Backfilling Materialized Views in ClickHouse with Null Tables
If you’ve ever changed the logic on a ClickHouse materialized view and needed to reprocess historical data, you’ve probably hit this problem. The MV only processes new inserts. Old data just sits there. The Null table engine is a clean way to fix that.
How MVs work in ClickHouse
Materialized views in ClickHouse aren’t periodic snapshots like in Postgres. They’re triggers. When rows land in the source table, the MV runs its query against that batch and writes the result to a target table.
flowchart LR
A[INSERT into source] --> B[MV fires]
B --> C[Transforms the batch]
C --> D[Writes to target table]
Great for real-time aggregation. The catch is it only processes new inserts. Anything already in the source table before the MV existed gets ignored.
The problem
Say you have an MV rolling up events into hourly counts:
CREATE MATERIALIZED VIEW events_hourly_mv TO events_hourly
AS SELECT
toStartOfHour(event_time) AS hour,
event_type,
count() AS total
FROM events
GROUP BY hour, event_type;
New data gets processed. Historical data doesn’t.
flowchart TB
subgraph Already in table
H[Historical data]
end
subgraph New inserts
N[New events arriving]
end
N --> MV[MV trigger]
MV --> T[events_hourly]
H -. "never processed" .-> MV
style H fill:#fb4934,stroke:#504945,color:#282828
What doesn’t work
Manually inserting into the target means copy-pasting the MV query and hoping it matches exactly. Once you’re dealing with *State combinators like quantileState, any small mismatch means inconsistent data.

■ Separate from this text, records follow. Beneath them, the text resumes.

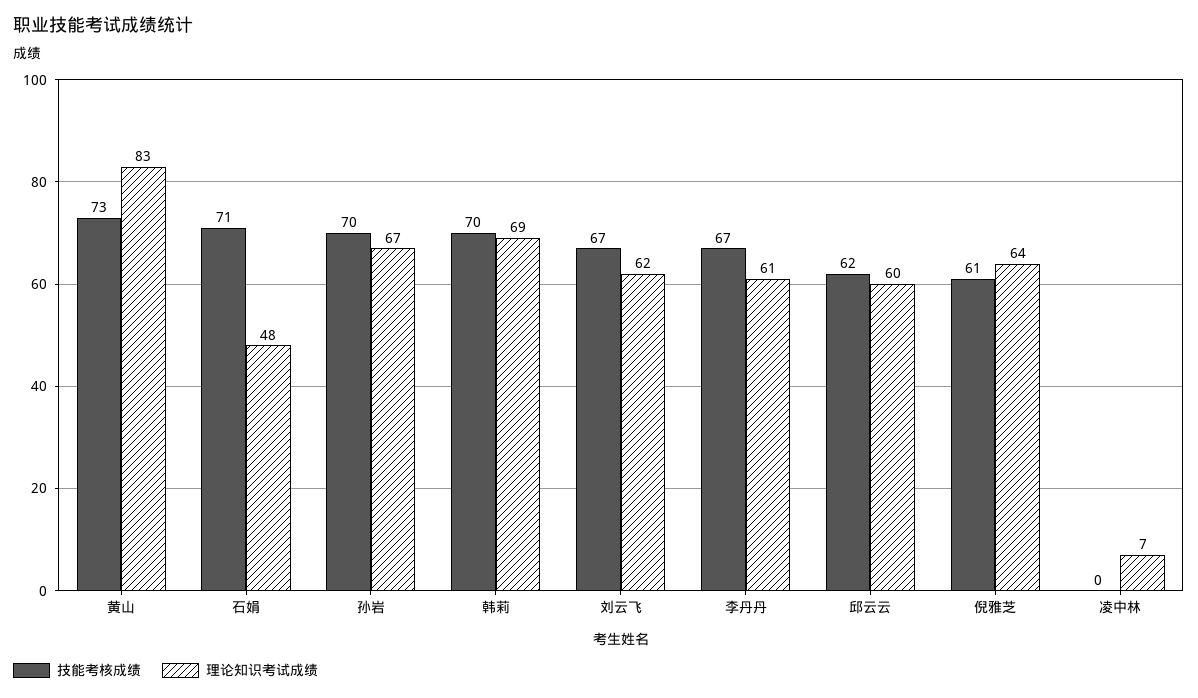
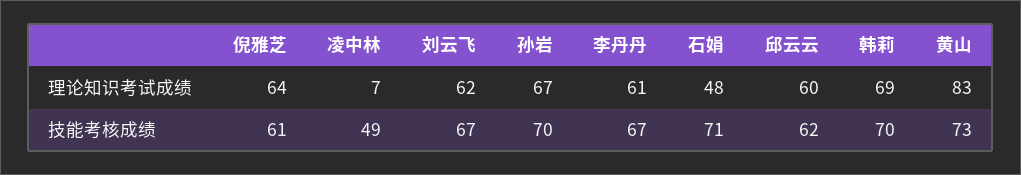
技能考核成绩, 凌中林: 0 -> 49

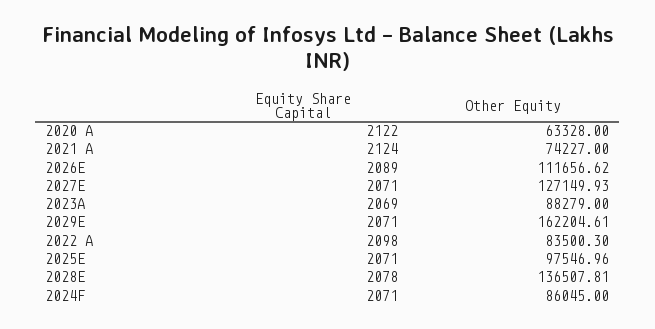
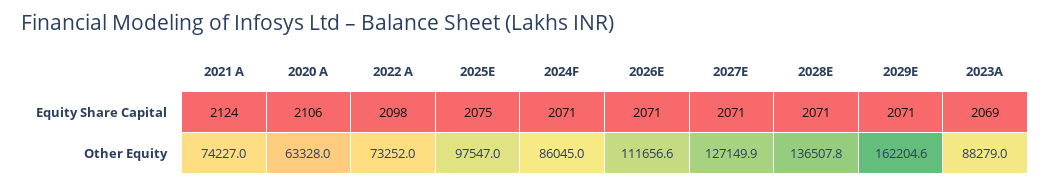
Equity Share Capital, 2020 A: 2122 -> 2106
Equity Share Capital, 2026E: 2089 -> 2071
Other Equity, 2022 A: 83500.3 -> 73252
Equity Share Capital, 2025E: 2071 -> 2075
Equity Share Capital, 2028E: 2078 -> 2071

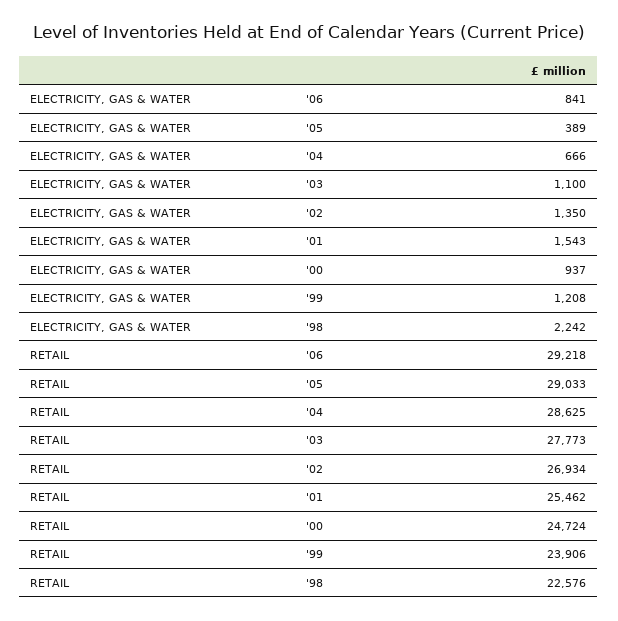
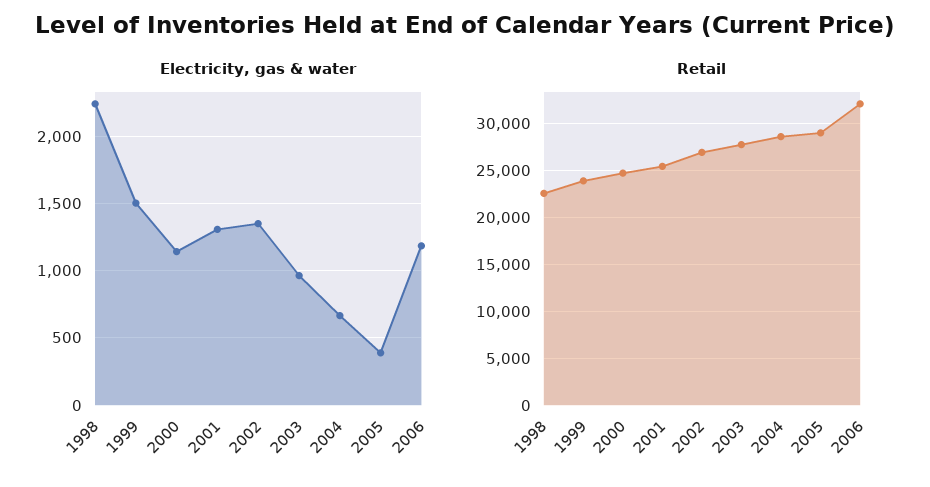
ELECTRICITY, GAS & WATER, '06: 841 -> 1200
ELECTRICITY, GAS & WATER, '03: 1100 -> 950
ELECTRICITY, GAS & WATER, '01: 1543 -> 1300
ELECTRICITY, GAS & WATER, '00: 937 -> 1150
ELECTRICITY, GAS & WATER, '99: 1208 -> 1500
RETAIL, '06: 29218 -> 32000

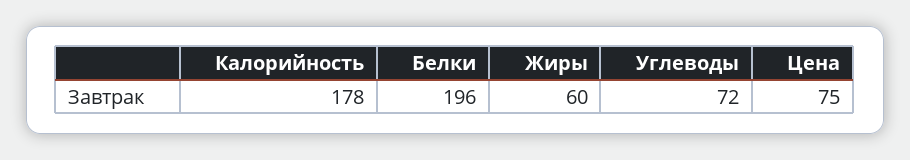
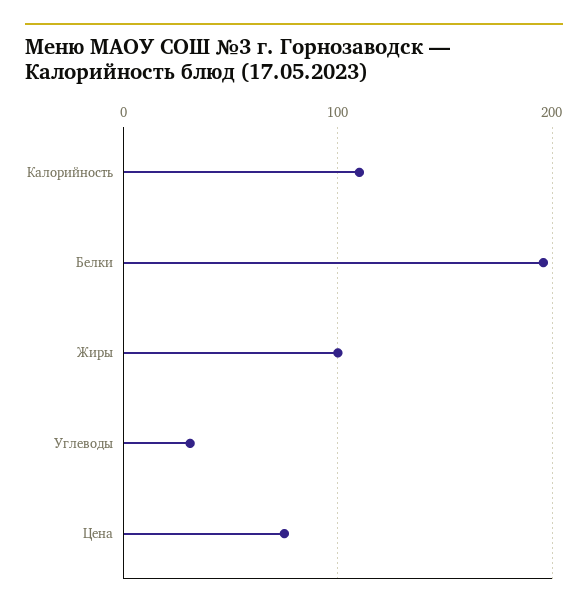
Калорийность: 178 -> 110
Жиры: 60 -> 100
Углеводы: 72 -> 30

The POPULATE keyword has a race condition. Rows arriving while it runs can get missed. The ClickHouse docs warn against using it in production.
The Null table trick
ClickHouse has a Null table engine. It’s /dev/null for tables. Anything inserted gets discarded. But materialized views attached to it still fire. The data gets thrown away, but not before the MV processes it.
flowchart LR
S[Read from source] --> N["Insert into Null table"]
N --> MV[MV fires]
MV --> T[Target table]
Create a temporary Null table, attach a copy of your MV pointing at the same target, and replay historical data through it. Raw rows get discarded, aggregated results land where they should.
Step by step
Create the Null table with just the columns your MV needs:
CREATE TABLE events_null (
event_time DateTime,
event_type String
) ENGINE = Null;
Attach a materialized view with the same transformation:
CREATE MATERIALIZED VIEW backfill_mv TO events_hourly
AS SELECT
toStartOfHour(event_time) AS hour,
event_type,
count() AS total
FROM events_null
GROUP BY hour, event_type;
Replay historical data through it in chunks:
INSERT INTO events_null
SELECT event_time, event_type FROM events
WHERE event_time >= '2025-11-01' AND event_time < '2025-12-01';
INSERT INTO events_null
SELECT event_time, event_type FROM events
WHERE event_time >= '2025-12-01' AND event_time < '2026-01-01';
Clean up:
DROP VIEW backfill_mv;
DROP TABLE events_null;
Chunking matters. If you replay everything in one go and it fails halfway, you’re starting from scratch. With chunks, you know exactly which range to retry.
Watch out for duplicates
If your target uses SummingMergeTree or AggregatingMergeTree, running the same chunk twice will double-count. Drop the affected partition from the target before retrying a failed chunk.
Why this works well
Same transformation logic for backfill and live data. No copy-pasting queries. Memory stays predictable because it processes block by block. And your production pipeline keeps running the whole time.